**ACTIVITY**
Copy the entries below exactly; any picture among them should be left out.

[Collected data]
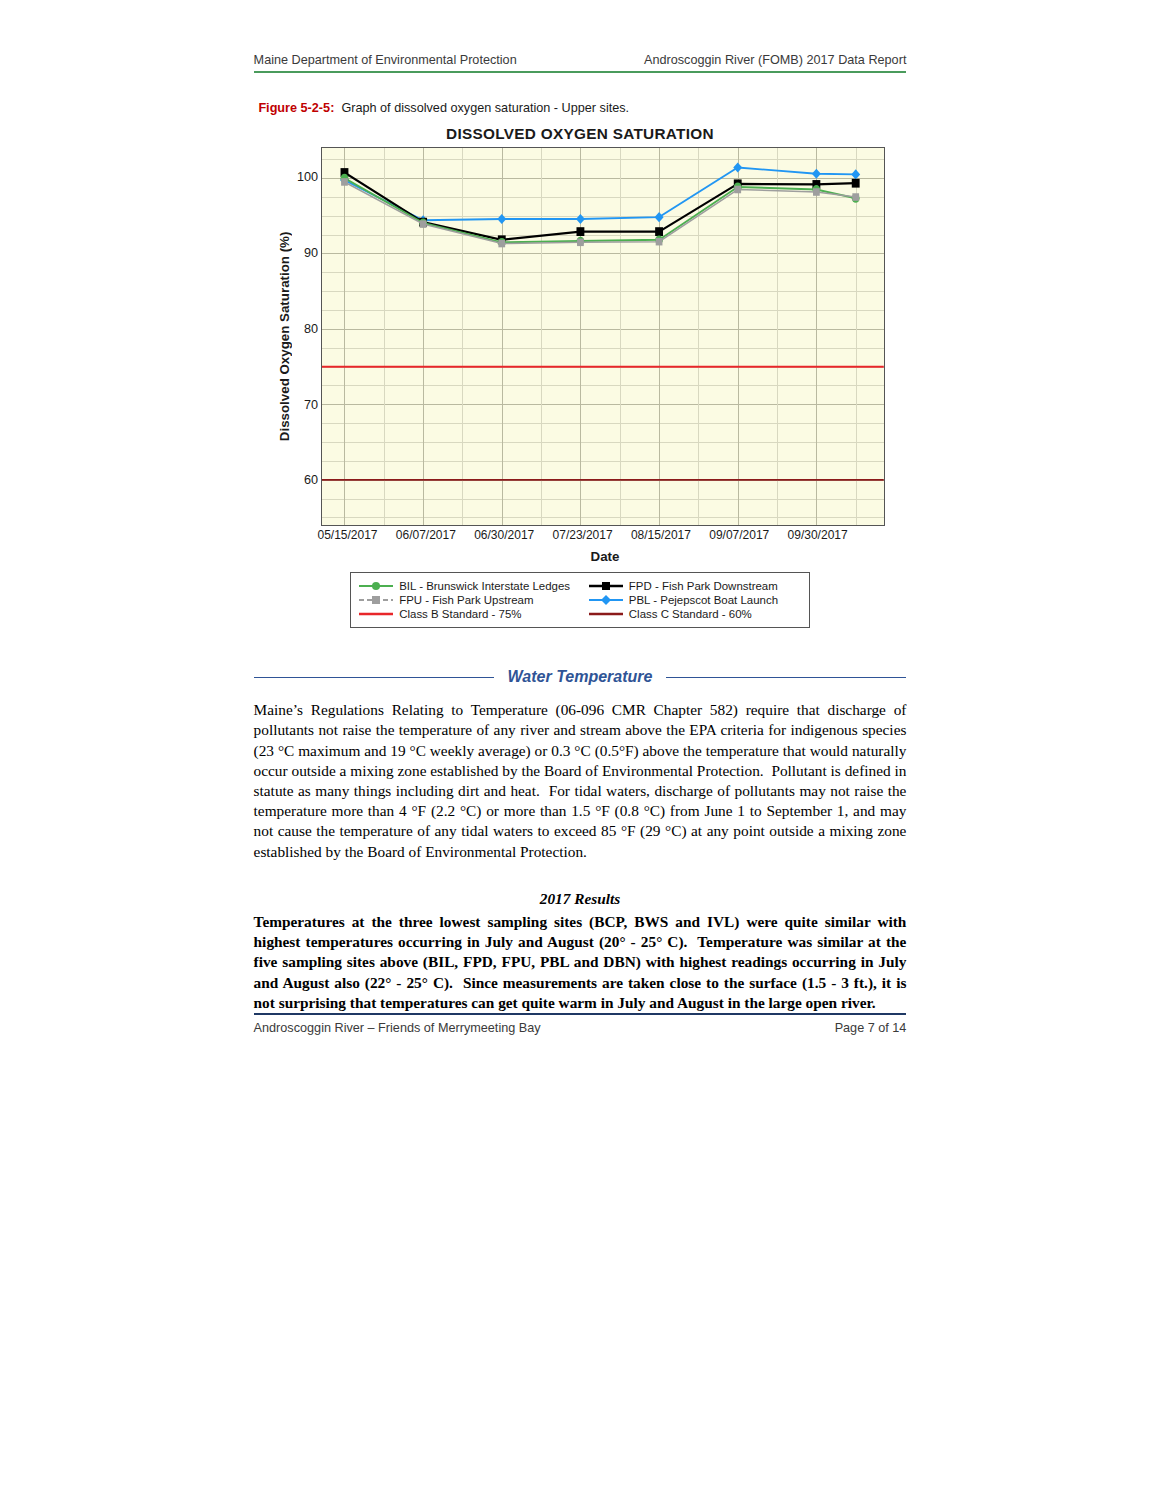Maine Department of Environmental Protection
Androscoggin River (FOMB) 2017 Data Report
Figure 5-2-5: Graph of dissolved oxygen saturation - Upper sites.
DISSOLVED OXYGEN SATURATION
Dissolved Oxygen Saturation (%)
100 90 80 70 60
05/15/2017 06/07/2017 06/30/2017 07/23/2017 08/15/2017 09/07/2017 09/30/2017
Date
BIL - Brunswick Interstate Ledges
FPD - Fish Park Downstream
FPU - Fish Park Upstream
PBL - Pejepscot Boat Launch
Class B Standard - 75%
Class C Standard - 60%
Water Temperature
Maine’s Regulations Relating to Temperature (06-096 CMR Chapter 582) require that discharge of pollutants not raise the temperature of any river and stream above the EPA criteria for indigenous species (23 °C maximum and 19 °C weekly average) or 0.3 °C (0.5°F) above the temperature that would naturally occur outside a mixing zone established by the Board of Environmental Protection. Pollutant is defined in statute as many things including dirt and heat. For tidal waters, discharge of pollutants may not raise the temperature more than 4 °F (2.2 °C) or more than 1.5 °F (0.8 °C) from June 1 to September 1, and may not cause the temperature of any tidal waters to exceed 85 °F (29 °C) at any point outside a mixing zone established by the Board of Environmental Protection.
2017 Results
Temperatures at the three lowest sampling sites (BCP, BWS and IVL) were quite similar with highest temperatures occurring in July and August (20° - 25° C). Temperature was similar at the five sampling sites above (BIL, FPD, FPU, PBL and DBN) with highest readings occurring in July and August also (22° - 25° C). Since measurements are taken close to the surface (1.5 - 3 ft.), it is not surprising that temperatures can get quite warm in July and August in the large open river.
Androscoggin River – Friends of Merrymeeting Bay
Page 7 of 14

**SOLVED PROBLEM**
Maine Department of Environmental Protection
Androscoggin River (FOMB) 2017 Data Report
Figure 5-2-5: Graph of dissolved oxygen saturation - Upper sites.
DISSOLVED OXYGEN SATURATION
Dissolved Oxygen Saturation (%)
100 90 80 70 60
05/15/2017 06/07/2017 06/30/2017 07/23/2017 08/15/2017 09/07/2017 09/30/2017
Date
BIL - Brunswick Interstate Ledges
FPD - Fish Park Downstream
FPU - Fish Park Upstream
PBL - Pejepscot Boat Launch
Class B Standard - 75%
Class C Standard - 60%
Water Temperature
Maine’s Regulations Relating to Temperature (06-096 CMR Chapter 582) require that discharge of pollutants not raise the temperature of any river and stream above the EPA criteria for indigenous species (23 °C maximum and 19 °C weekly average) or 0.3 °C (0.5°F) above the temperature that would naturally occur outside a mixing zone established by the Board of Environmental Protection. Pollutant is defined in statute as many things including dirt and heat. For tidal waters, discharge of pollutants may not raise the temperature more than 4 °F (2.2 °C) or more than 1.5 °F (0.8 °C) from June 1 to September 1, and may not cause the temperature of any tidal waters to exceed 85 °F (29 °C) at any point outside a mixing zone established by the Board of Environmental Protection.
2017 Results
Temperatures at the three lowest sampling sites (BCP, BWS and IVL) were quite similar with highest temperatures occurring in July and August (20° - 25° C). Temperature was similar at the five sampling sites above (BIL, FPD, FPU, PBL and DBN) with highest readings occurring in July and August also (22° - 25° C). Since measurements are taken close to the surface (1.5 - 3 ft.), it is not surprising that temperatures can get quite warm in July and August in the large open river.
Androscoggin River – Friends of Merrymeeting Bay
Page 7 of 14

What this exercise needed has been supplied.